David Hockney is an artist, originally from East Yorkshire, now living and working in California, USA. He was initially, a painter, and is still largely today. His work is often linked to Cubism and Pop Art.
Hockney often used his camera to make ‘jottings’ or notes of things he saw, that he could refer back to for a painting. In the 1960’s Hockney began looking at the wide-angle photographs being produced at the time. He enjoyed the large angle of view, the powerful perspective over so much and an image more similar to what the human eye would see. He did not like however the distortion that the wide lenses created. After photographing some Polaroid ‘jottings’ around his home, he unintentionally found they formed an interesting and different composition all by themselves.

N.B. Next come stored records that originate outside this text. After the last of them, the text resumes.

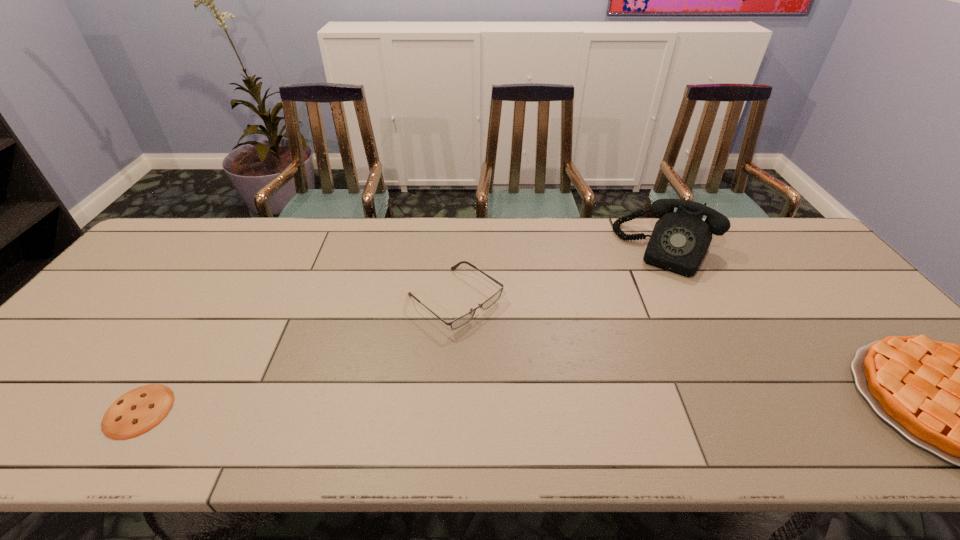
Locate an element on the screen. empty location between the cookie and the tallest object is located at coordinates (403, 330).

This screenshot has height=540, width=960. Identify the location of empty space between the cookie and the spectacles. (297, 355).

Find the location of `vacant area that lies between the third tallest object and the shortest object`. vacant area that lies between the third tallest object and the shortest object is located at coordinates (297, 355).

Where is `vacant space that's between the second object from left to right and the leftmost object`? The image size is (960, 540). vacant space that's between the second object from left to right and the leftmost object is located at coordinates (297, 355).

Locate which object ranks third in proximity to the third tallest object. Please provide its 2D coordinates. Your answer should be formatted as a tuple, i.e. [(x, y)], where the tuple contains the x and y coordinates of a point satisfying the conditions above.

[(959, 402)]

Identify the location of object that stands as the closest to the second object from right to left. The width and height of the screenshot is (960, 540). click(959, 402).

Find the location of `free space in the image that satisfies the following two spatial constraints: 1. on the back side of the shortest object; 2. on the right side of the spectacles`. free space in the image that satisfies the following two spatial constraints: 1. on the back side of the shortest object; 2. on the right side of the spectacles is located at coordinates (212, 300).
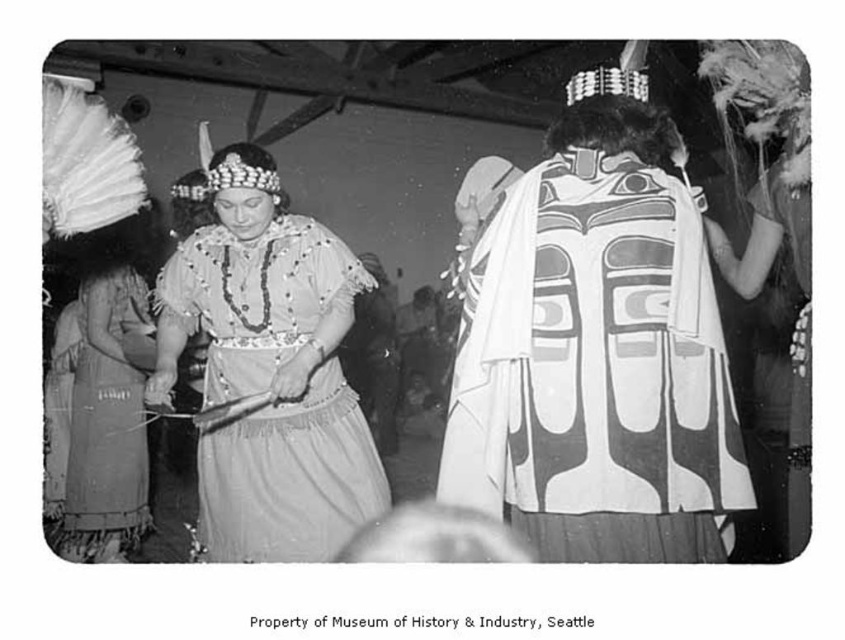
From the picture: You are a photographer at the event and want to capture a photo that includes both the matte fabric dress at center and the textured gray dress at left. What is the minimum distance you need to maintain between them to ensure both are in frame?

The minimum distance you need to maintain between the matte fabric dress at center and the textured gray dress at left is 33.85 inches to ensure both are in frame.

You are observing a historical black and white photograph of a cultural event. In the image, there are two individuals wearing distinct dresses. One is wearing a matte fabric dress at center and another in a textured gray dress at left. Based on their positions, which dress appears closer to the front of the scene?

The matte fabric dress at center appears closer to the front of the scene because it is positioned above the textured gray dress at left, indicating it is in a more forward position.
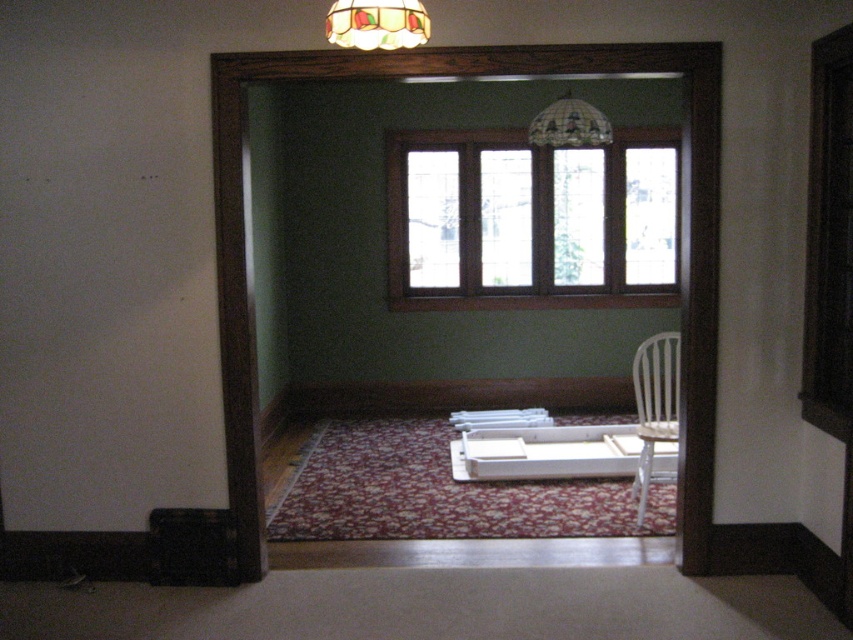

After this discovering this, his interest in photography blossomed, even neglecting painting for a period to concentrate solely on photography. He used his artistic “visual curiosity” in his photographs, taking ideas from painting and transferring them to the camera. He defined the camera as “a drawing instrument”, and while many can pick one up it is the artist who uses it to create great images with intentional choices of space, focus, texture, line and colour as in conventional art.
Being firstly an artist, Hockney did not like the instant, frozen process of photography and he found a dissatisfaction from seeing the world via a rectangle “with edges”. The method he developed overcame both of these issues, the many photos showing the passing of time and creating a narrative through the final piece. By having lots of shots and combining them, his pictures go beyond the edges of the rectangle, giving multiple viewpoints, expressions, changes and possibilities. These varied perspectives often give his images a cubist, multi-angled view, and in that style he liked the ideas of creating these new ideas and making an image closer to the actual experience of looking.